By his actions it is obvious that Zapatero had completely misjudged the process. The day before the attack, he had presented his balance sheet for 2006. And declared on the peace process: "Today we are further along than we were a year ago" and "in a year we will be even further". In accordance with this misconception, he had to put up with some serious questions from the journalists.

Zapatero has obviously been completely wrongly advised in the last months. For months he has been pretending that everything, with small ups and downs, was largely in good order. The ETA has also been accusing him for months of not having kept the promises made in the run-up to the elections "permanent ceasefire" and even threatened to return to armed struggle in October.

Remembrance of the peace process in Ireland

Instead of gestures of detente, Madrid went on the offensive in public before Christmas to counter the gloomy mood. It was leaked to newspapers that there had been a first meeting with ETA in mid-December in a European country "European country" given. The pro-government newspaper El PaIs, referring to the socialist government, reported that ETA had given arances that it would stick to the ceasefire. The details are that the meeting was attended by Josu Urrutikoetxea, the alleged head of ETA.

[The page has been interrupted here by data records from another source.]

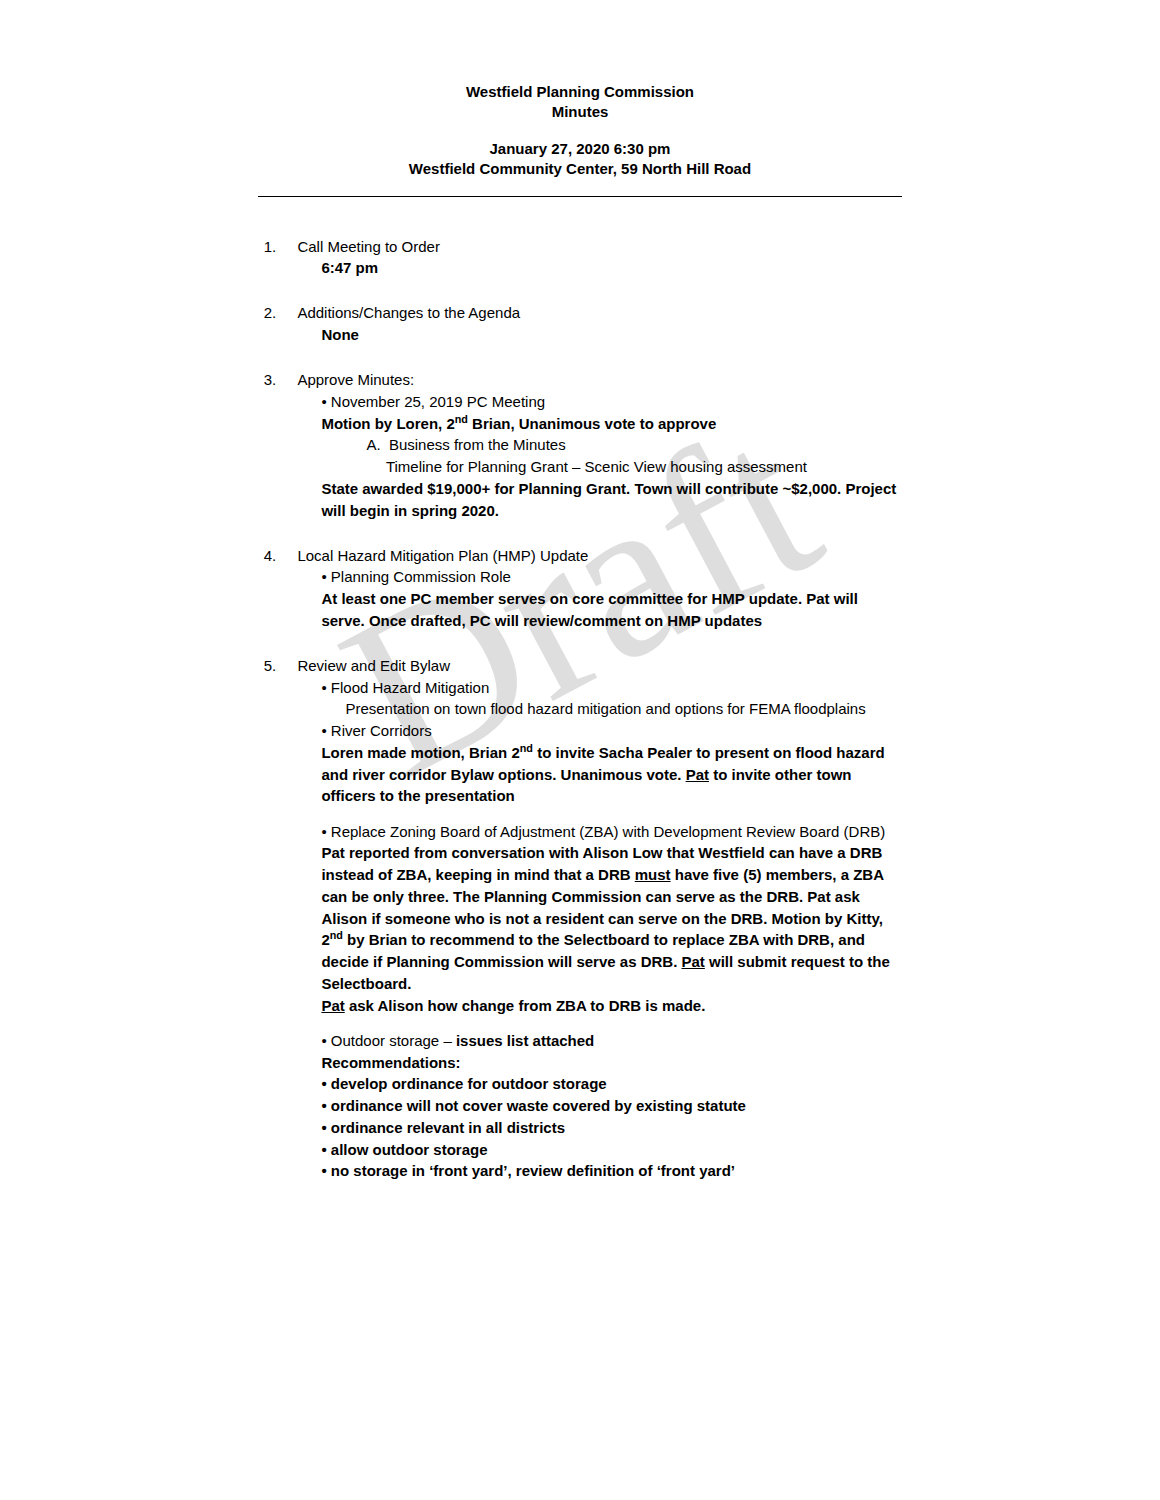Draft
Westfield Planning Commission
Minutes
January 27, 2020 6:30 pm
Westfield Community Center, 59 North Hill Road
1. Call Meeting to Order
6:47 pm
2. Additions/Changes to the Agenda
None
3. Approve Minutes:
• November 25, 2019 PC Meeting
Motion by Loren, 2nd Brian, Unanimous vote to approve
A. Business from the Minutes
Timeline for Planning Grant – Scenic View housing assessment
State awarded $19,000+ for Planning Grant. Town will contribute ~$2,000. Project will begin in spring 2020.
4. Local Hazard Mitigation Plan (HMP) Update
• Planning Commission Role
At least one PC member serves on core committee for HMP update. Pat will serve. Once drafted, PC will review/comment on HMP updates
5. Review and Edit Bylaw
• Flood Hazard Mitigation
Presentation on town flood hazard mitigation and options for FEMA floodplains
• River Corridors
Loren made motion, Brian 2nd to invite Sacha Pealer to present on flood hazard and river corridor Bylaw options. Unanimous vote. Pat to invite other town officers to the presentation
• Replace Zoning Board of Adjustment (ZBA) with Development Review Board (DRB)
Pat reported from conversation with Alison Low that Westfield can have a DRB instead of ZBA, keeping in mind that a DRB must have five (5) members, a ZBA can be only three. The Planning Commission can serve as the DRB. Pat ask Alison if someone who is not a resident can serve on the DRB. Motion by Kitty, 2nd by Brian to recommend to the Selectboard to replace ZBA with DRB, and decide if Planning Commission will serve as DRB. Pat will submit request to the Selectboard.
Pat ask Alison how change from ZBA to DRB is made.
• Outdoor storage – issues list attached
Recommendations:
• develop ordinance for outdoor storage
• ordinance will not cover waste covered by existing statute
• ordinance relevant in all districts
• allow outdoor storage
• no storage in ‘front yard’, review definition of ‘front yard’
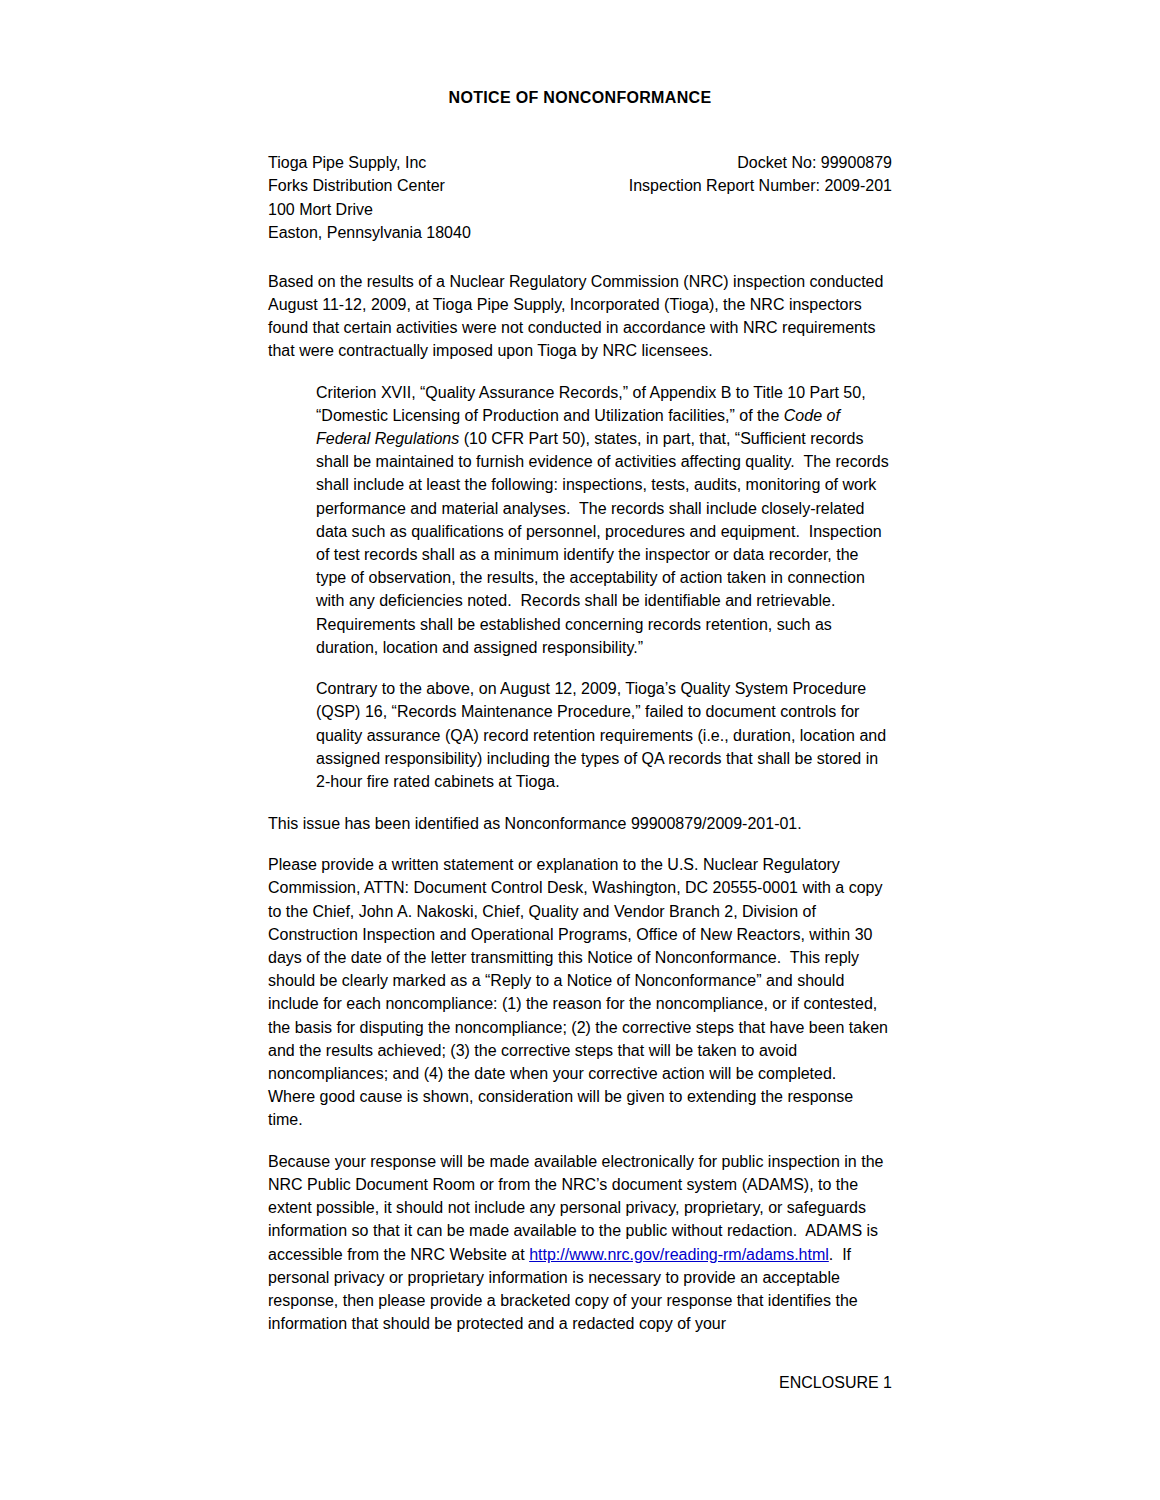NOTICE OF NONCONFORMANCE
| Tioga Pipe Supply, Inc | Docket No: 99900879 |
| Forks Distribution Center | Inspection Report Number: 2009-201 |
| 100 Mort Drive | |
| Easton, Pennsylvania 18040 | |
Based on the results of a Nuclear Regulatory Commission (NRC) inspection conducted August 11-12, 2009, at Tioga Pipe Supply, Incorporated (Tioga), the NRC inspectors found that certain activities were not conducted in accordance with NRC requirements that were contractually imposed upon Tioga by NRC licensees.
Criterion XVII, “Quality Assurance Records,” of Appendix B to Title 10 Part 50, “Domestic Licensing of Production and Utilization facilities,” of the Code of Federal Regulations (10 CFR Part 50), states, in part, that, “Sufficient records shall be maintained to furnish evidence of activities affecting quality. The records shall include at least the following: inspections, tests, audits, monitoring of work performance and material analyses. The records shall include closely-related data such as qualifications of personnel, procedures and equipment. Inspection of test records shall as a minimum identify the inspector or data recorder, the type of observation, the results, the acceptability of action taken in connection with any deficiencies noted. Records shall be identifiable and retrievable. Requirements shall be established concerning records retention, such as duration, location and assigned responsibility.”
Contrary to the above, on August 12, 2009, Tioga’s Quality System Procedure (QSP) 16, “Records Maintenance Procedure,” failed to document controls for quality assurance (QA) record retention requirements (i.e., duration, location and assigned responsibility) including the types of QA records that shall be stored in 2-hour fire rated cabinets at Tioga.
This issue has been identified as Nonconformance 99900879/2009-201-01.
Please provide a written statement or explanation to the U.S. Nuclear Regulatory Commission, ATTN: Document Control Desk, Washington, DC 20555-0001 with a copy to the Chief, John A. Nakoski, Chief, Quality and Vendor Branch 2, Division of Construction Inspection and Operational Programs, Office of New Reactors, within 30 days of the date of the letter transmitting this Notice of Nonconformance. This reply should be clearly marked as a “Reply to a Notice of Nonconformance” and should include for each noncompliance: (1) the reason for the noncompliance, or if contested, the basis for disputing the noncompliance; (2) the corrective steps that have been taken and the results achieved; (3) the corrective steps that will be taken to avoid noncompliances; and (4) the date when your corrective action will be completed. Where good cause is shown, consideration will be given to extending the response time.
Because your response will be made available electronically for public inspection in the NRC Public Document Room or from the NRC’s document system (ADAMS), to the extent possible, it should not include any personal privacy, proprietary, or safeguards information so that it can be made available to the public without redaction. ADAMS is accessible from the NRC Website at http://www.nrc.gov/reading-rm/adams.html. If personal privacy or proprietary information is necessary to provide an acceptable response, then please provide a bracketed copy of your response that identifies the information that should be protected and a redacted copy of your
ENCLOSURE 1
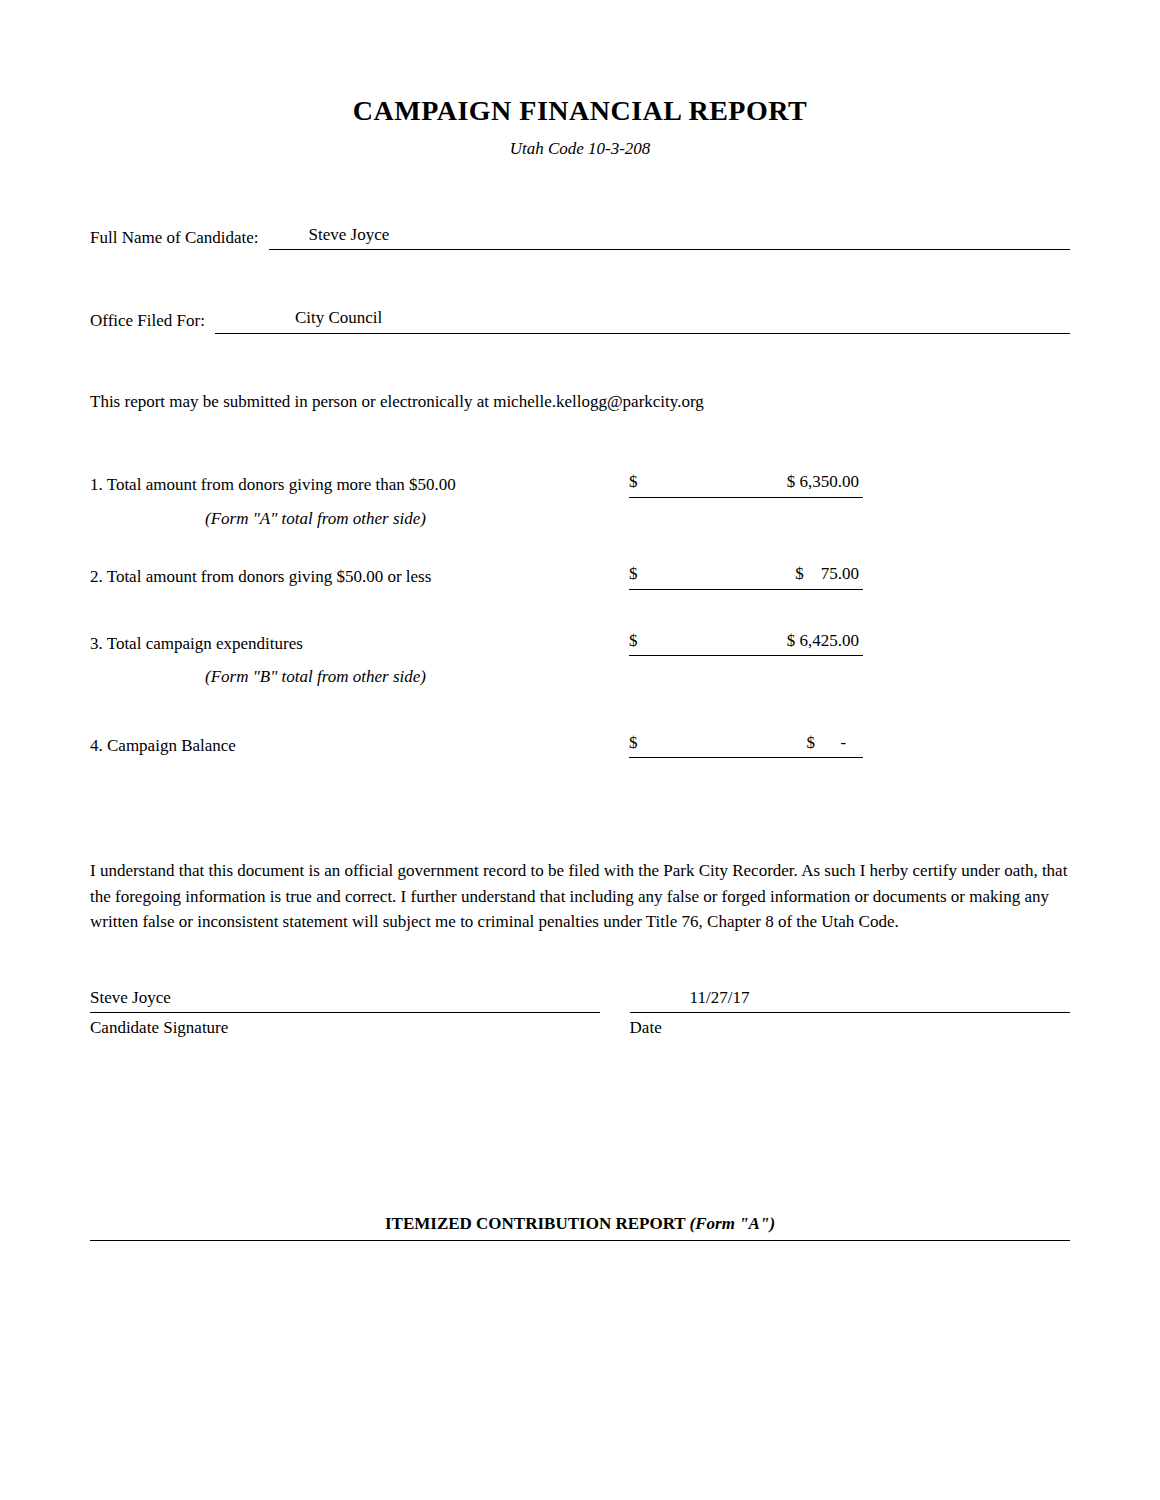CAMPAIGN FINANCIAL REPORT
Utah Code 10-3-208
Full Name of Candidate:
Steve Joyce
Office Filed For:
City Council
This report may be submitted in person or electronically at michelle.kellogg@parkcity.org
1. Total amount from donors giving more than $50.00
$
$ 6,350.00
(Form "A" total from other side)
2. Total amount from donors giving $50.00 or less
$
$ 75.00
3. Total campaign expenditures
$
$ 6,425.00
(Form "B" total from other side)
4. Campaign Balance
$
$ -
I understand that this document is an official government record to be filed with the Park City Recorder. As such I herby certify under oath, that the foregoing information is true and correct. I further understand that including any false or forged information or documents or making any written false or inconsistent statement will subject me to criminal penalties under Title 76, Chapter 8 of the Utah Code.
Steve Joyce
Candidate Signature
11/27/17
Date
ITEMIZED CONTRIBUTION REPORT (Form "A")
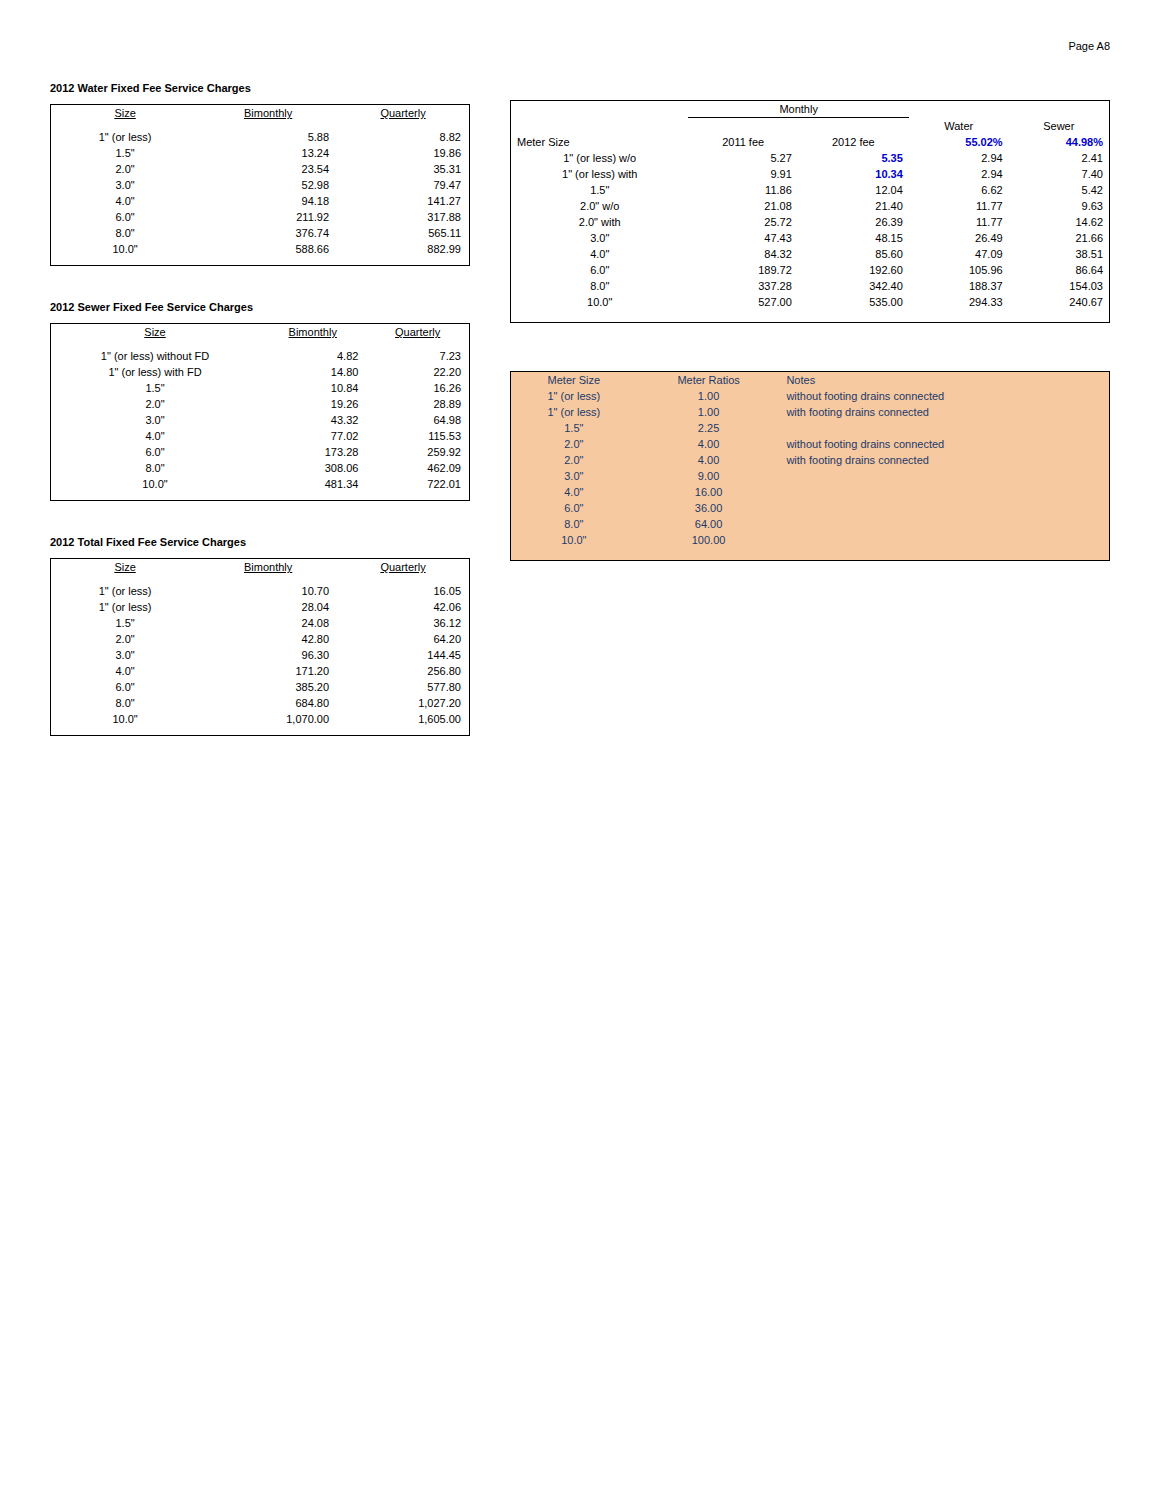Page A8
2012 Water Fixed Fee Service Charges
| Size | Bimonthly | Quarterly |
| --- | --- | --- |
| 1" (or less) | 5.88 | 8.82 |
| 1.5" | 13.24 | 19.86 |
| 2.0" | 23.54 | 35.31 |
| 3.0" | 52.98 | 79.47 |
| 4.0" | 94.18 | 141.27 |
| 6.0" | 211.92 | 317.88 |
| 8.0" | 376.74 | 565.11 |
| 10.0" | 588.66 | 882.99 |
2012 Sewer Fixed Fee Service Charges
| Size | Bimonthly | Quarterly |
| --- | --- | --- |
| 1" (or less) without FD | 4.82 | 7.23 |
| 1" (or less) with FD | 14.80 | 22.20 |
| 1.5" | 10.84 | 16.26 |
| 2.0" | 19.26 | 28.89 |
| 3.0" | 43.32 | 64.98 |
| 4.0" | 77.02 | 115.53 |
| 6.0" | 173.28 | 259.92 |
| 8.0" | 308.06 | 462.09 |
| 10.0" | 481.34 | 722.01 |
2012 Total Fixed Fee Service Charges
| Size | Bimonthly | Quarterly |
| --- | --- | --- |
| 1" (or less) | 10.70 | 16.05 |
| 1" (or less) | 28.04 | 42.06 |
| 1.5" | 24.08 | 36.12 |
| 2.0" | 42.80 | 64.20 |
| 3.0" | 96.30 | 144.45 |
| 4.0" | 171.20 | 256.80 |
| 6.0" | 385.20 | 577.80 |
| 8.0" | 684.80 | 1,027.20 |
| 10.0" | 1,070.00 | 1,605.00 |
| | Monthly | | |
| | | | Water | Sewer |
| Meter Size | 2011 fee | 2012 fee | 55.02% | 44.98% |
| 1" (or less) w/o | 5.27 | 5.35 | 2.94 | 2.41 |
| 1" (or less) with | 9.91 | 10.34 | 2.94 | 7.40 |
| 1.5" | 11.86 | 12.04 | 6.62 | 5.42 |
| 2.0" w/o | 21.08 | 21.40 | 11.77 | 9.63 |
| 2.0" with | 25.72 | 26.39 | 11.77 | 14.62 |
| 3.0" | 47.43 | 48.15 | 26.49 | 21.66 |
| 4.0" | 84.32 | 85.60 | 47.09 | 38.51 |
| 6.0" | 189.72 | 192.60 | 105.96 | 86.64 |
| 8.0" | 337.28 | 342.40 | 188.37 | 154.03 |
| 10.0" | 527.00 | 535.00 | 294.33 | 240.67 |
| Meter Size | Meter Ratios | Notes |
| --- | --- | --- |
| 1" (or less) | 1.00 | without footing drains connected |
| 1" (or less) | 1.00 | with footing drains connected |
| 1.5" | 2.25 | |
| 2.0" | 4.00 | without footing drains connected |
| 2.0" | 4.00 | with footing drains connected |
| 3.0" | 9.00 | |
| 4.0" | 16.00 | |
| 6.0" | 36.00 | |
| 8.0" | 64.00 | |
| 10.0" | 100.00 | |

These reports were neither confirmed nor denied by the government, but in order to emphasize them, Zapatero also invited opposition leader Mariano Rajoy to talk about the peace process. It was the first meeting with the head of the ultra-conservative Popular Party (PP) after nine months of. The PP, which was always against the peace process anyway, now once again called on Zapatero to definitively end the process. The declarations of Zapatero halt Rajoy for "unsatisfactory". The protests against the attack are as divided as the riots. In Madrid, Zapatero’s Socialists (PSOE) did not demonstrate with the supporters of the (PP).

The spokesman for the banned Basque party Batasuna, which had initiated the peace process, made it clear at a press conference that the peace process should not be "not destroyed" was. Arnaldo Otegi declared that he was "now even more urgent than before". He recalled that such a process had to be based on a solid foundation. Otegi reproached the Spanish head of government for the lack of "had been negotiated, but has not been fulfilled".

By this, Otegi meant, for example, the re-legalization of his party through the deletion of the law that was once created specifically for its prohibition. He also meant a relaxation for the prisoners. It was generally expected that Zapatero would take a hand here at Christmas. Shortly before, 150 Spanish lawyers had also ied a manifesto calling for the abolition of the law on political parties introduced by the PP. They also demanded the transfer of Basque prisoners to the Basque Country. This is not even a concession to the peace process, but only the implementation of current criminal law and will also advance the peace process.

Despite the devastating and potentially fatal attack, it does not have to mark the definitive end of a peace process. With the term "suspended" Zapatero loved the tower for the new open. He said this even though it was known at the time that there might have been two more deaths in ETA attacks for three years. That the newspaper El PaIs, which acts as the government’s mouthpiece, today of all days clearly recalls the peace process in Ireland also indicates that not all hopes for peace need be buried. The article recalls that the IRA twice broke its ceasefire before the peace agreement was reached. The IRA last ended a 17-month cease-fire on 10 October. February 1996, when it used half a ton of explosives to devastate London’s Canary Wharf financial district, killing two people in the process. "After further attacks, the IRA declared a new definitive ceasefire on July 20, 1997, which paved the way for the Good Friday Agreement of 1998", writes the newspaper.